- _引用文_:
望潮亭通信

無常なる世界を見るは楽しかり

ロックダウンの効果

 首都圏だけでなく全国で新規感染者が激増し、感染爆発が現実となった日本。政府の対策は、緊急事態宣言とまん延防止措置の適用地域の拡大と、人々に外出自粛を求めるなど以前からの対策を繰り返すだけだ。デルタ株は感染力が強いとされるが、デルタ株に最適な新たな対策を示すことができていない。

 以前と同じ対策ではダメだと、もっと厳しい対策を求める声が出始めた。政府の新型コロナウイルス分科会の尾身会長は、ロックダウンの法制化に向けた議論の必要性を公言し、全国知事会も、緊急事態宣言の発令で効果はもう見いだせないことは明白だとして政府に、ロックダウンのような徹底した人流抑制策の検討を求める緊急提言を公表した。マスメディアはロックダウンを求める人々の声を伝えるなど、ロックダウン容認へ加担した風情だ。

- _資料データ_:

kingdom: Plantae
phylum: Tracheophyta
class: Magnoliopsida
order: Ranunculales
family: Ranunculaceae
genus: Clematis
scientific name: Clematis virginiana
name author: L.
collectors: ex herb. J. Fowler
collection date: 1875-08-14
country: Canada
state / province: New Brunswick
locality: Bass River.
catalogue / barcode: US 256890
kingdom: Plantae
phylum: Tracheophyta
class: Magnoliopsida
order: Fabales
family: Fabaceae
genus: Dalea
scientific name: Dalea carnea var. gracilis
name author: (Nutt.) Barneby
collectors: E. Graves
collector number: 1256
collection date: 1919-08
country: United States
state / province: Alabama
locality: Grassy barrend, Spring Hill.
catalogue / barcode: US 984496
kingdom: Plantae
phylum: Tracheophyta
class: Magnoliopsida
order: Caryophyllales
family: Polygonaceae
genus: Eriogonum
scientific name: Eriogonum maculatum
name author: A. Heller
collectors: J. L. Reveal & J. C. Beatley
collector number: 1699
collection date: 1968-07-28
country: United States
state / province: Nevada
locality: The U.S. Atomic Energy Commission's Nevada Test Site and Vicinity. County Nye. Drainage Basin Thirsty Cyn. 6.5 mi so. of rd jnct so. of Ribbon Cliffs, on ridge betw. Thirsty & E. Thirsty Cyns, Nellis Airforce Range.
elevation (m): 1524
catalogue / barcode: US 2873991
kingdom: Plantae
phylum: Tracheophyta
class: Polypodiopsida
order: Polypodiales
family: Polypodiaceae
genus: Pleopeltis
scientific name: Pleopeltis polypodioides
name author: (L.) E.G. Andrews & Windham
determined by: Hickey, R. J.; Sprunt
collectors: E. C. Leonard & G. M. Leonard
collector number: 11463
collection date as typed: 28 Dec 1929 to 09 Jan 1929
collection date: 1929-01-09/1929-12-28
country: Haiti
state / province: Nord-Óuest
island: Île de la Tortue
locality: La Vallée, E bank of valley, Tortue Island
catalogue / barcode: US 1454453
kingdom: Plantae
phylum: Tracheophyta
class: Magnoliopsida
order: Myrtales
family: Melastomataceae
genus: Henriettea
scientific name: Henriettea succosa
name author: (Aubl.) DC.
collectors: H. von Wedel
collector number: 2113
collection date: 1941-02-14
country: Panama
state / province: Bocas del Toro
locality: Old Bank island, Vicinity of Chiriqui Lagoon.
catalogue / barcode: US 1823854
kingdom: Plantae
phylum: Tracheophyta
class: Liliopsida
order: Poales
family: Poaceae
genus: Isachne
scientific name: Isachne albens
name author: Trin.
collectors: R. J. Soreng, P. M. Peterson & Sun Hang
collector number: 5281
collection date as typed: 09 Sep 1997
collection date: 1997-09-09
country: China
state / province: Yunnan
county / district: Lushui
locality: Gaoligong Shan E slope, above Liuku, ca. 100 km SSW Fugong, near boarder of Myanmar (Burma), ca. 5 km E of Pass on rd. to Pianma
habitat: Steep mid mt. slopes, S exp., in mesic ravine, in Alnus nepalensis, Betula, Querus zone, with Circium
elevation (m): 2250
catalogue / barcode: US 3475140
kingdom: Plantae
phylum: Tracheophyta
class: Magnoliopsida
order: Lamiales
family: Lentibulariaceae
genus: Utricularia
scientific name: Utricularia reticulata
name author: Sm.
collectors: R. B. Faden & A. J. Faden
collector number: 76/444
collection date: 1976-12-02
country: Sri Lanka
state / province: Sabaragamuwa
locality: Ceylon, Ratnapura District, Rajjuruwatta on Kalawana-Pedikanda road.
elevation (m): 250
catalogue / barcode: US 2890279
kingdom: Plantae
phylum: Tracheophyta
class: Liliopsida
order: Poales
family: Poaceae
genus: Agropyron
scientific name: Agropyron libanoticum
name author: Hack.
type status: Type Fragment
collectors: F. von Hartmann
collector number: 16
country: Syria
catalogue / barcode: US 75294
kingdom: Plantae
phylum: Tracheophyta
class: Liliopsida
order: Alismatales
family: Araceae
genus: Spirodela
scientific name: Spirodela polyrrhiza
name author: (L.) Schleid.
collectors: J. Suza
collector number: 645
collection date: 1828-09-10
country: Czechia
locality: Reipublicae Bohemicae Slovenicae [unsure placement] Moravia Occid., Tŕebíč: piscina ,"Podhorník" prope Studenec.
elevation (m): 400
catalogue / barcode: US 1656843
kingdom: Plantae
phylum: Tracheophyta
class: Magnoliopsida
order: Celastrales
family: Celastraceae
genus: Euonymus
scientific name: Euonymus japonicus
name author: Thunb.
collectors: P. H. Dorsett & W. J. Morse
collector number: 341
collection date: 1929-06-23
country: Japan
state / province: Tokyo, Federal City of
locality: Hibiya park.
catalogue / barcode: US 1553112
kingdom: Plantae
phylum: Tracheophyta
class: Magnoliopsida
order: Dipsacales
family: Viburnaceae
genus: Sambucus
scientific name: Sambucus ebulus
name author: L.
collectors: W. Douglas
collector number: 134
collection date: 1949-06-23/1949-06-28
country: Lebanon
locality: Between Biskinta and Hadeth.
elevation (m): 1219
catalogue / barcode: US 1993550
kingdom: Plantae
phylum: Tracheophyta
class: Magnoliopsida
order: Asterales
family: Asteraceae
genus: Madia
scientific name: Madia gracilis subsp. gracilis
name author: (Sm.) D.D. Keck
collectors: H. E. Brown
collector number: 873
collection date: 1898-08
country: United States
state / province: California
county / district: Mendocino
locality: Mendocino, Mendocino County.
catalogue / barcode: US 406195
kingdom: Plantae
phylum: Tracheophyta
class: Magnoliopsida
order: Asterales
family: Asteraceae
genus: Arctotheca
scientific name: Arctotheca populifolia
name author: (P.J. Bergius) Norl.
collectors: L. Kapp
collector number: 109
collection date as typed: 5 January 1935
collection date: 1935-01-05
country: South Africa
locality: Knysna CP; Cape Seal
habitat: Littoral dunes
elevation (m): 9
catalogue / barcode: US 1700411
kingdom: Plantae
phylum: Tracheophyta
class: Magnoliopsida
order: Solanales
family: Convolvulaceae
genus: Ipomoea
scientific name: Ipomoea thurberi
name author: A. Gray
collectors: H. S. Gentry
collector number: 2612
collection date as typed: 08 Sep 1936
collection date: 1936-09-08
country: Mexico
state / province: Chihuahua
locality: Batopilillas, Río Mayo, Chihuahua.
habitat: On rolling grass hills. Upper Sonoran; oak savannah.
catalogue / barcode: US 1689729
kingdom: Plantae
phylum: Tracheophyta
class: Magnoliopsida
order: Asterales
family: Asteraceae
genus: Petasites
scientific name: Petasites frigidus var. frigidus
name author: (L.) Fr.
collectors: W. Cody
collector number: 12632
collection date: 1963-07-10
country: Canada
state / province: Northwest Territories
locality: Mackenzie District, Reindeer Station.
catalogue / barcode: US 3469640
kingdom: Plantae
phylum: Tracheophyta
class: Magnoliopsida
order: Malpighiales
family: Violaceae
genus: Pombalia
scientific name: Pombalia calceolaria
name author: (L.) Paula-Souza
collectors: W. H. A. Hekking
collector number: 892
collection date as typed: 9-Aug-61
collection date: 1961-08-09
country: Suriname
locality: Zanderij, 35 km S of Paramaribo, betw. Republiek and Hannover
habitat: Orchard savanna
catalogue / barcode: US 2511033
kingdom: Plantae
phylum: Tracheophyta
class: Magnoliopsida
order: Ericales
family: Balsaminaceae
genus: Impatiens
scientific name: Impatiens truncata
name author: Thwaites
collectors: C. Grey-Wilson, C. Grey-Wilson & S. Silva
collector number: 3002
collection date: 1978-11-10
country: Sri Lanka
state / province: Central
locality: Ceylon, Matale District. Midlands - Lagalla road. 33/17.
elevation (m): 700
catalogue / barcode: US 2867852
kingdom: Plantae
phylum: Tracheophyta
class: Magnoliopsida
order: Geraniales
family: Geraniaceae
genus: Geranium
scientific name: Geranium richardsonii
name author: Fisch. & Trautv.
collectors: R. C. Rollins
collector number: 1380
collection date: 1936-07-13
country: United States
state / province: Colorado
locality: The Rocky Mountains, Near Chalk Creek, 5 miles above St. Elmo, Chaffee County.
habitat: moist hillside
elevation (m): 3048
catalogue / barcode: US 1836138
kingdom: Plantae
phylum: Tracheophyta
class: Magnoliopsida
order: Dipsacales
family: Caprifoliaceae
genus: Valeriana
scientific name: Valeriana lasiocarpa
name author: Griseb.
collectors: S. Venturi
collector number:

- _作業指示_:
a – ロックダウンを扱った引用文について、次の(i)〜(iii)が本文と合うかをそれぞれ「はい」か「いいえ」で答え、判断の決め手となる本文の語句を一字も変えずに引用して添えよ。(i) 尾身会長はロックダウンの法制化に向けた議論の必要性を公言した。(ii) 政府はデルタ株に最適な新たな対策を示した。(iii) 全国知事会は、緊急事態宣言の発令にはまだ効果があるとした。
b – ロックダウンを論じた引用文を、最後の文の次から書き進めてください。
記録は引用文と関係がない。

- _解答例_:
a –
(i) はい。「ロックダウンの法制化に向けた議論の必要性を公言し」
(ii) いいえ。「デルタ株に最適な新たな対策を示すことができていない」
(iii) いいえ。「緊急事態宣言の発令で効果はもう見いだせないことは明白だとして」

b –
 人々の外出や行動を厳しく制限するロックダウンを政府が行うには法的根拠が必要だが、日本では、そんな強い権限を政府に与えることには抵抗が強いだろう(日本には政府が強力な権限を持って人々を統制し、15年戦争に突入して無条件降伏し、独立を失った歴史がある)。だが、政府は感染爆発に無力と見える状況で、新しい対策が求められるのでロックダウンが持ち出された。

 ロックダウンを実施した国は多い。それらの国ではロックダウンで①人々の外出を制限(国内外の旅行などの移動も制限)、②飲食店や小売店など商業施設の営業は禁止、③学校などは閉鎖、④イベントや集会は禁止、⑤感染者が多い地域は封鎖ーなどを行い、違反者には罰金を科す一方で休業補償を手厚くするなど「ムチとアメ」を使い分けた。

 日本は最近の緊急事態宣言で飲食店に対してだけ厳しい営業制限を科したが、飲食店以外の商業施設は営業を続け、学校は閉鎖せず、イベントなども人数制限など条件付きで開催されている。感染者数や死者数が欧米より少なかった日本だが、ワクチン接種も医療体制の整備強化も遅れ、感染力が強いとされるデルタ株の広がりに打つ手が乏しく、人々の外出増加に感染拡大の責任を転嫁して、ロックダウンをチラつかせている。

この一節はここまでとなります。